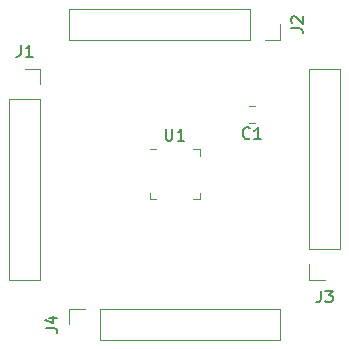
<source format=gbr>
G04 #@! TF.GenerationSoftware,KiCad,Pcbnew,5.1.4+dfsg1-1*
G04 #@! TF.CreationDate,2020-05-14T03:41:50+02:00*
G04 #@! TF.ProjectId,qfn28-breakout,71666e32-382d-4627-9265-616b6f75742e,rev?*
G04 #@! TF.SameCoordinates,Original*
G04 #@! TF.FileFunction,Legend,Top*
G04 #@! TF.FilePolarity,Positive*
%FSLAX46Y46*%
G04 Gerber Fmt 4.6, Leading zero omitted, Abs format (unit mm)*
G04 Created by KiCad (PCBNEW 5.1.4+dfsg1-1) date 2020-05-14 03:41:50*
%MOMM*%
%LPD*%
G04 APERTURE LIST*
%ADD10C,0.120000*%
%ADD11C,0.150000*%
G04 APERTURE END LIST*
D10*
X79720000Y662510000D02*
X79170000Y662510000D01*
X83390000Y658290000D02*
X83390000Y658840000D01*
X82840000Y658290000D02*
X83390000Y658290000D01*
X79170000Y658290000D02*
X79170000Y658840000D01*
X79720000Y658290000D02*
X79170000Y658290000D01*
X83390000Y662510000D02*
X83390000Y661960000D01*
X82840000Y662510000D02*
X83390000Y662510000D01*
X88064078Y666190000D02*
X87546922Y666190000D01*
X88064078Y664770000D02*
X87546922Y664770000D01*
X72330000Y647700000D02*
X72330000Y649030000D01*
X72330000Y649030000D02*
X73660000Y649030000D01*
X74930000Y649030000D02*
X90230000Y649030000D01*
X90230000Y646370000D02*
X90230000Y649030000D01*
X74930000Y646370000D02*
X90230000Y646370000D01*
X74930000Y646370000D02*
X74930000Y649030000D01*
X93980000Y651450000D02*
X92650000Y651450000D01*
X92650000Y651450000D02*
X92650000Y652780000D01*
X92650000Y654050000D02*
X92650000Y669350000D01*
X95310000Y669350000D02*
X92650000Y669350000D01*
X95310000Y654050000D02*
X95310000Y669350000D01*
X95310000Y654050000D02*
X92650000Y654050000D01*
X90230000Y673100000D02*
X90230000Y671770000D01*
X90230000Y671770000D02*
X88900000Y671770000D01*
X87630000Y671770000D02*
X72330000Y671770000D01*
X72330000Y674430000D02*
X72330000Y671770000D01*
X87630000Y674430000D02*
X72330000Y674430000D01*
X87630000Y674430000D02*
X87630000Y671770000D01*
X68580000Y669350000D02*
X69910000Y669350000D01*
X69910000Y669350000D02*
X69910000Y668020000D01*
X69910000Y666750000D02*
X69910000Y651450000D01*
X67250000Y651450000D02*
X69910000Y651450000D01*
X67250000Y666750000D02*
X67250000Y651450000D01*
X67250000Y666750000D02*
X69910000Y666750000D01*
D11*
X80518095Y664247619D02*
X80518095Y663438095D01*
X80565714Y663342857D01*
X80613333Y663295238D01*
X80708571Y663247619D01*
X80899047Y663247619D01*
X80994285Y663295238D01*
X81041904Y663342857D01*
X81089523Y663438095D01*
X81089523Y664247619D01*
X82089523Y663247619D02*
X81518095Y663247619D01*
X81803809Y663247619D02*
X81803809Y664247619D01*
X81708571Y664104761D01*
X81613333Y664009523D01*
X81518095Y663961904D01*
X87638833Y663472857D02*
X87591214Y663425238D01*
X87448357Y663377619D01*
X87353119Y663377619D01*
X87210261Y663425238D01*
X87115023Y663520476D01*
X87067404Y663615714D01*
X87019785Y663806190D01*
X87019785Y663949047D01*
X87067404Y664139523D01*
X87115023Y664234761D01*
X87210261Y664330000D01*
X87353119Y664377619D01*
X87448357Y664377619D01*
X87591214Y664330000D01*
X87638833Y664282380D01*
X88591214Y663377619D02*
X88019785Y663377619D01*
X88305500Y663377619D02*
X88305500Y664377619D01*
X88210261Y664234761D01*
X88115023Y664139523D01*
X88019785Y664091904D01*
X70342380Y647366666D02*
X71056666Y647366666D01*
X71199523Y647319047D01*
X71294761Y647223809D01*
X71342380Y647080952D01*
X71342380Y646985714D01*
X70675714Y648271428D02*
X71342380Y648271428D01*
X70294761Y648033333D02*
X71009047Y647795238D01*
X71009047Y648414285D01*
X93646666Y650557619D02*
X93646666Y649843333D01*
X93599047Y649700476D01*
X93503809Y649605238D01*
X93360952Y649557619D01*
X93265714Y649557619D01*
X94027619Y650557619D02*
X94646666Y650557619D01*
X94313333Y650176666D01*
X94456190Y650176666D01*
X94551428Y650129047D01*
X94599047Y650081428D01*
X94646666Y649986190D01*
X94646666Y649748095D01*
X94599047Y649652857D01*
X94551428Y649605238D01*
X94456190Y649557619D01*
X94170476Y649557619D01*
X94075238Y649605238D01*
X94027619Y649652857D01*
X91122380Y672766666D02*
X91836666Y672766666D01*
X91979523Y672719047D01*
X92074761Y672623809D01*
X92122380Y672480952D01*
X92122380Y672385714D01*
X91217619Y673195238D02*
X91170000Y673242857D01*
X91122380Y673338095D01*
X91122380Y673576190D01*
X91170000Y673671428D01*
X91217619Y673719047D01*
X91312857Y673766666D01*
X91408095Y673766666D01*
X91550952Y673719047D01*
X92122380Y673147619D01*
X92122380Y673766666D01*
X68246666Y671337619D02*
X68246666Y670623333D01*
X68199047Y670480476D01*
X68103809Y670385238D01*
X67960952Y670337619D01*
X67865714Y670337619D01*
X69246666Y670337619D02*
X68675238Y670337619D01*
X68960952Y670337619D02*
X68960952Y671337619D01*
X68865714Y671194761D01*
X68770476Y671099523D01*
X68675238Y671051904D01*
M02*

</source>
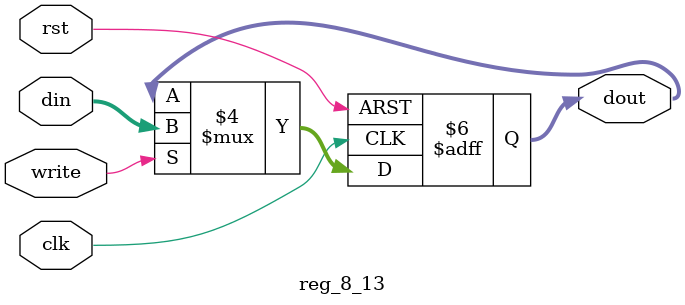
<source format=v>
module reg_8_13(clk,rst,write,din,dout);

output [7:0] dout;
input  clk,rst,write;
input  [7:0] din;

reg [7:0] dout;

always @ (posedge clk or negedge rst)
	begin
		if(!rst)
			dout  <= 8'h37;
		else 
		  if(write)
					 dout<=din;
		  else 
					 dout<=dout;
	end

endmodule
</source>
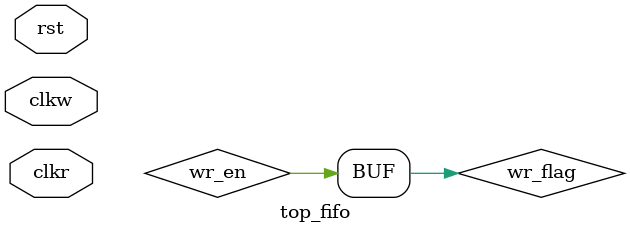
<source format=v>
`timescale 1ns / 1ps


module top_fifo(
		input 		wire		clkw,
		input		wire 		clkr,
		input 		wire 		rst
    );


reg		[31:0]			wdata;
wire 	[31:0]			rdata;
wire 					wr_en;
reg 					rd_en;
wire 					full;
wire 					Empty;

reg 					wr_flag;
reg 	[15:0]			wr_cnt;
reg [15:0]				rd_cnt;



assign wr_en = wr_flag;

always @(posedge clkw) begin
	if (rst) begin
		wdata <= 0;
	end
	else if (wr_en==1) begin
		wdata <= wdata + 1;
	end
end

always @(posedge clkw) begin
	if (rst) begin
		wr_flag <= 0;
	end
	else if (wr_flag==1 && wr_cnt=='d257) begin
		wr_flag <= 0;
	end
	else if (Empty==1) begin
		wr_flag <= 1;
	end
end

always @(posedge clkw) begin
	if (rst) begin
		wr_cnt <= 0;
	end
	else if (wr_flag==1 && wr_cnt=='d257) begin
		wr_cnt <= 0;
	end
	else if (wr_flag==1) begin
		wr_cnt <= wr_cnt + 1;
	end
end

always @(posedge clkr) begin
	if (rst) begin
		rd_en <= 0;
	end
	else if (full==1) begin
		rd_en <= 1;
	end
	else if(rd_cnt == 257) begin
		rd_en <= 0;
	end
end

always @(posedge clkr) begin 
	if (rst == 1'b1) begin
		rd_cnt <='d0;
	end
	else if (rd_en == 1'b1) begin
		rd_cnt <= rd_cnt + 1'b1;
	end
	else begin 
		rd_cnt <='d0;
	end
end




async_fifo_fwft #(.C_WIDTH(32),	.C_DEPTH(256)) fifo_inst (
	.RD_CLK(clkr),			
	.RD_RST(rst),			
	.WR_CLK(clkw),			
	.WR_RST(rst),			
	.WR_DATA(wdata), 		
	.WR_EN(wr_en), 			
	.RD_DATA(rdata), 		
	.RD_EN(rd_en&(~Empty)),			
	.WR_FULL(full), 			
	.RD_EMPTY(Empty) 		
);




endmodule

</source>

▶ _What you need to do_
The response must contain each line above that holds the string "wire".

▶ _Solution to this exercise_
		input 		wire		clkw,
		input		wire 		clkr,
		input 		wire 		rst
wire 	[31:0]			rdata;
wire 					wr_en;
wire 					full;
wire 					Empty;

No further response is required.